## Given request A
Quote the passage of the forum thread about tiny white bugs under frame wedges, starting at "When I say they" and ending at "at the library.".
## Given request B
Find every line in the listing that contains the string "kern", matching case exactly.

## Selected passage
--- start ---

# Tiny white mite looking things???



## John D. Smith (Mar 17, 2003)

I was cleaning some frames today and under the wedges (along with some wax moth worms!) were these tiny little white bugs. They looked like head lice and were about that size (or the size I asssume head lice are). They weren't Varroa, I had those last year. They were about the size of a period with a brownish head. I've never seen them before, nor have I read about them. Any guesses?


----------



## Michael Bush (Aug 2, 2002)

So they are about the size and shape of a varroa but white? Could they be juvenile varroa that haven't develped that red shell yet?


----------



## John D. Smith (Mar 17, 2003)

No, they were much smaller. They were a little larger than a period at the end of a sentence. I looked up head lice and these things looked structurally more like a termite than a louse.


----------



## John D. Smith (Mar 17, 2003)

When I say they were under the wedges of the frames, I mean they were sealed under the wedges. When I pryed the wedge up to put new foundation in, these things were living under the wedge in the tunnels and debris of the wax moth larvae. Could these things be a wax moth parasite? Maybe they eat wood/crap and just happen to be inside a bee hive. They remind me of those bugs you find in old books at the library.


----------



## Michael Bush (Aug 2, 2002)

Are they more long like a louse (singular of lice) or round like a mite?


----------



## mark williams (Jan 19, 2003)

wax moth is a little worm,could it be termites?,does it have leg's if so it's not wax moth.


----------



## John D. Smith (Mar 17, 2003)

--- end ---

## Exercise inputs
--- start ---

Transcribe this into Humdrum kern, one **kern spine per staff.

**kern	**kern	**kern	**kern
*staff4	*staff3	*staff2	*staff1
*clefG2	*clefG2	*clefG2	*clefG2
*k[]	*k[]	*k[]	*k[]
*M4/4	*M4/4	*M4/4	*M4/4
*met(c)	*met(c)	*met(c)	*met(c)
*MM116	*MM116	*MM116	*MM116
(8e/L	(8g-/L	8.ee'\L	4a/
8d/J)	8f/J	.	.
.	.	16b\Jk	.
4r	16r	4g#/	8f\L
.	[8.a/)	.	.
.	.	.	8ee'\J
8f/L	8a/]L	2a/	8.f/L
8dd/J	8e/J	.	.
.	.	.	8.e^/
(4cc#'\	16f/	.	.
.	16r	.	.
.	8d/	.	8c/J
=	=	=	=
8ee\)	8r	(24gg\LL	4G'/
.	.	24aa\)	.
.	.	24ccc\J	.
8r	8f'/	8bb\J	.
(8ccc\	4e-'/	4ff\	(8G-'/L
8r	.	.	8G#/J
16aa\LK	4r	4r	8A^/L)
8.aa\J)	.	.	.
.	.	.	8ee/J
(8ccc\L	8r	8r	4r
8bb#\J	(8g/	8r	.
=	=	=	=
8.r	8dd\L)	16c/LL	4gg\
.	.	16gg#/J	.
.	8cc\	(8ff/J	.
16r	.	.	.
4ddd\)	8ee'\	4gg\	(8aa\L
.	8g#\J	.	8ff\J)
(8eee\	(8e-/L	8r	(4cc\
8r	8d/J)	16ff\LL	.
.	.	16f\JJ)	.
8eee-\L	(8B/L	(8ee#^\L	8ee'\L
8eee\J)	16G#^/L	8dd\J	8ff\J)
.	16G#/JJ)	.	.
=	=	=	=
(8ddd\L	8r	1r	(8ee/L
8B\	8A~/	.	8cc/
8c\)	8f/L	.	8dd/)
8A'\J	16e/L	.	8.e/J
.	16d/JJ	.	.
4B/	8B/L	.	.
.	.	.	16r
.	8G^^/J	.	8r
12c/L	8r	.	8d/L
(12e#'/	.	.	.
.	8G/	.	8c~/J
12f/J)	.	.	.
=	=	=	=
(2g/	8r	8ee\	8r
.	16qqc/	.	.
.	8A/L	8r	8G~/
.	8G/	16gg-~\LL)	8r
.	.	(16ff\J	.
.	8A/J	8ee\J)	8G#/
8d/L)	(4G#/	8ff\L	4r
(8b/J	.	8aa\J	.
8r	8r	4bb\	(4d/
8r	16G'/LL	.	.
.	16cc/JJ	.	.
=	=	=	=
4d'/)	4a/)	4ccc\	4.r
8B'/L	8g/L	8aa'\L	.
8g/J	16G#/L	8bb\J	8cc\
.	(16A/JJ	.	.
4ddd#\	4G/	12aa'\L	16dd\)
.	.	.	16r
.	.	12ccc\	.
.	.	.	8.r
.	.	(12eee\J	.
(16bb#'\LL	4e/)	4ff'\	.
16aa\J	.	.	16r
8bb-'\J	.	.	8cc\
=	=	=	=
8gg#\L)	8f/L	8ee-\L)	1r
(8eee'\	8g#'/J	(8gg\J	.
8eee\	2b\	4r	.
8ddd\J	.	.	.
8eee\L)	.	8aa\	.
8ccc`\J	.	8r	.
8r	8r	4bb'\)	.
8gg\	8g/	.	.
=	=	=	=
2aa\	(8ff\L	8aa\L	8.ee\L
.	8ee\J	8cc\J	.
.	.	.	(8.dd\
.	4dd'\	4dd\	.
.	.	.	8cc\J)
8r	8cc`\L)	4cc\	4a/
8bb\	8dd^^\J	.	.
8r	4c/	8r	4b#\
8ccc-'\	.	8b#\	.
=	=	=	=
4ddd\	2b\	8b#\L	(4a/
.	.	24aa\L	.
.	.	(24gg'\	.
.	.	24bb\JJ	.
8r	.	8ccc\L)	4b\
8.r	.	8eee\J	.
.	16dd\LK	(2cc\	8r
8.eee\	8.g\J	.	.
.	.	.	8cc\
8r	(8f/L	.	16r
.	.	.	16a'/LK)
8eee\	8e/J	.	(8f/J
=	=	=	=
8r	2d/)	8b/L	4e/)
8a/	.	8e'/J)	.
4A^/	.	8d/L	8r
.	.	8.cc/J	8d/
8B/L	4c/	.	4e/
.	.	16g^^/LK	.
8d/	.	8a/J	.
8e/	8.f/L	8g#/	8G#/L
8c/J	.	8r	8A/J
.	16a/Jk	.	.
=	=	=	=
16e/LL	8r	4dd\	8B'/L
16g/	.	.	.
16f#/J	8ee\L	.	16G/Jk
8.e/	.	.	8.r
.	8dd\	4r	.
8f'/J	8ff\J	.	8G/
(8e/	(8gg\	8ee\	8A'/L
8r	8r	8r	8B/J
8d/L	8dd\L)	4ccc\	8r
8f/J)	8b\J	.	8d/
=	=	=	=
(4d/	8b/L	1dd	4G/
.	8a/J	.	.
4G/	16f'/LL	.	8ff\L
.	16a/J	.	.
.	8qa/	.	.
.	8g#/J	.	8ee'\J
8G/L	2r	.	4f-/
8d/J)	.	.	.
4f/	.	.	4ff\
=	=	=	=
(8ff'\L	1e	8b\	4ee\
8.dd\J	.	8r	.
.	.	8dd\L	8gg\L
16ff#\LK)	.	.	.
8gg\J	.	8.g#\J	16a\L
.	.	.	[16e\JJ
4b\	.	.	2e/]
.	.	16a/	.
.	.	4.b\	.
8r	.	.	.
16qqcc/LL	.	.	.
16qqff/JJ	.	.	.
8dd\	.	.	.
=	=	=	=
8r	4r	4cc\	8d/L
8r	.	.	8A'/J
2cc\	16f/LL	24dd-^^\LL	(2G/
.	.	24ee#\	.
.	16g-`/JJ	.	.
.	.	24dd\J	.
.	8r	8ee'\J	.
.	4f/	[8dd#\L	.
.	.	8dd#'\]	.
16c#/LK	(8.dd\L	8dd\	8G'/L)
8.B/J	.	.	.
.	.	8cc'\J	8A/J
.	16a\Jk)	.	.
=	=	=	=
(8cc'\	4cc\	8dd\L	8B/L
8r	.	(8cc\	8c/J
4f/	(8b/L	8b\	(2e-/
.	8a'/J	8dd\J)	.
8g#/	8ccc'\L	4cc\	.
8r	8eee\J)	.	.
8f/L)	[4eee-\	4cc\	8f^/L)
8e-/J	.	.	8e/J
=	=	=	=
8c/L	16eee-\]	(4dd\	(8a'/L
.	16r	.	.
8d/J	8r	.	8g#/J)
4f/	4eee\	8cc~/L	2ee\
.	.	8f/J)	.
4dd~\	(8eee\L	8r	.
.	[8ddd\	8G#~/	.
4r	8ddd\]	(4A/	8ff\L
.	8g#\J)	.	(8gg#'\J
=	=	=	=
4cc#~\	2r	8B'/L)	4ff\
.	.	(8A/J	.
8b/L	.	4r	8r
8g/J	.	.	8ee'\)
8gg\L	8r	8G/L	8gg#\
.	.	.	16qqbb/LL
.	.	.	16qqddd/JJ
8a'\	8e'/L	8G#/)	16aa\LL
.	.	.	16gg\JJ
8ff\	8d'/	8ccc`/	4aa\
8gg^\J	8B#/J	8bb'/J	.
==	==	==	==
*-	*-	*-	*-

--- end ---

## Output A
When I say they were under the wedges of the frames, I mean they were sealed under the wedges. When I pryed the wedge up to put new foundation in, these things were living under the wedge in the tunnels and debris of the wax moth larvae. Could these things be a wax moth parasite? Maybe they eat wood/crap and just happen to be inside a bee hive. They remind me of those bugs you find in old books at the library.

## Output B
Transcribe this into Humdrum kern, one **kern spine per staff.
**kern	**kern	**kern	**kern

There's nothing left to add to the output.